Martijn Schipper wrote:
I have created a dissector for a protocol and one of the fields is UTF-8
encoded. What should I do to display this field in the tree?
If you mean "what should I do to display all the characters in it
correctly", the answer is "change Ethereal's handling of strings to
allow a character encoding to be specified with the string, and add
UTF-8 as one of the valid encodings". (With such a change, the set of
encodings should ultimately include:
ASCII, meaning "display anything with the 8th bit set, as well as all
control characters, as an escaped character";
UTF-8;
16-bit Unicode (big-endian and little-endian);
various PC OEM character sets;
various classic Mac OS character sets (OS X's native encoding is UTF-8,
but the earlier versions might've used MacRoman, etc.);
EBCDIC;
ISO 8859/x;
various EUC character sets;
various other encodings (KOI-8, Shift-JIS,
GBwhatever-that-Chinese-encoding-is, etc.).
Note that iconv isn't necessarily the answer, as we can't guarantee that
the iconv implementation on a given platform will support all the
character sets that Ethereal would need (it's not a question of what
character sets the machine running Ethereal uses, because it has to deal
with the character sets that the machines that transmitted the packets
Ethereal is reading used). Perhaps incorporating a copy of GNU iconv
into Ethereal, and having our own tables for character encodings, would
be the answer.
Note also that to display, print, etc. these characters you have to deal
with:
GTK+ 1.2[.x], which expects text in whatever the encoding is for the
font being used;
GTK+ 1.3[.x] and 2.x, which expect UTF-8 text;
formatting to a text file, which, on UN*X, should probably generate
text in whatever the encoding is for the user's local, and on Windows,
should probably - what? ASCII? 16-bit Unicode? If 16-bit Unicode, how
can it tag the file as such, so that Windows text editors can handle it?

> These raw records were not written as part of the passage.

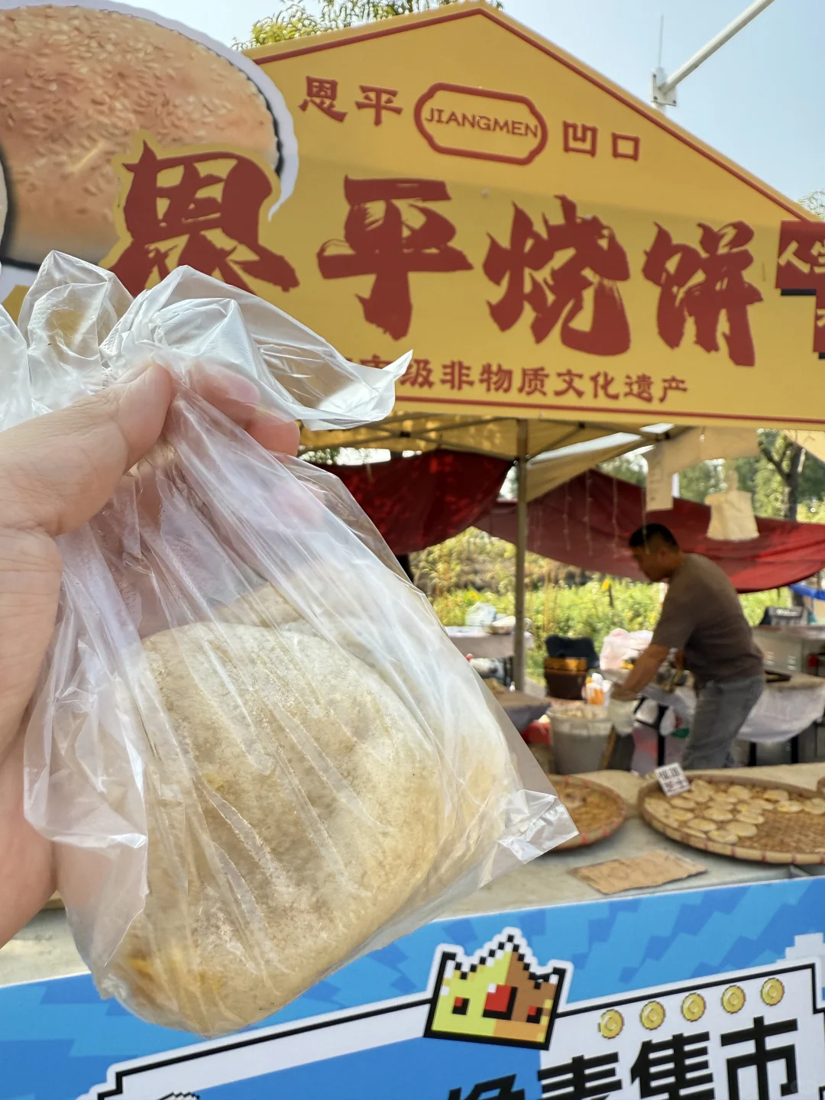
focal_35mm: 24
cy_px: 550
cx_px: 412
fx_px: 763
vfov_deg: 71.6
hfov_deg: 56.8
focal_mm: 2.22
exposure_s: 1/571
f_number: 2.2
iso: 64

Begin the file with a byte-orde mark?
printing to a printer.
If, however, you are willing to live with only ASCII characters being
displayed correctly, then, if you're adding the strings as fields,
Ethereal should properly escape non-ASCII characters, and if you're
explicitly formatting with "proto_tree_add_text()" or
"proto_tree_add_XXX_format()", use "format_text()" or
"tvb_format_text()" with "%s" format items (which is what people should
be doing *anyway*, to keep non-printable characters from screwing things
up).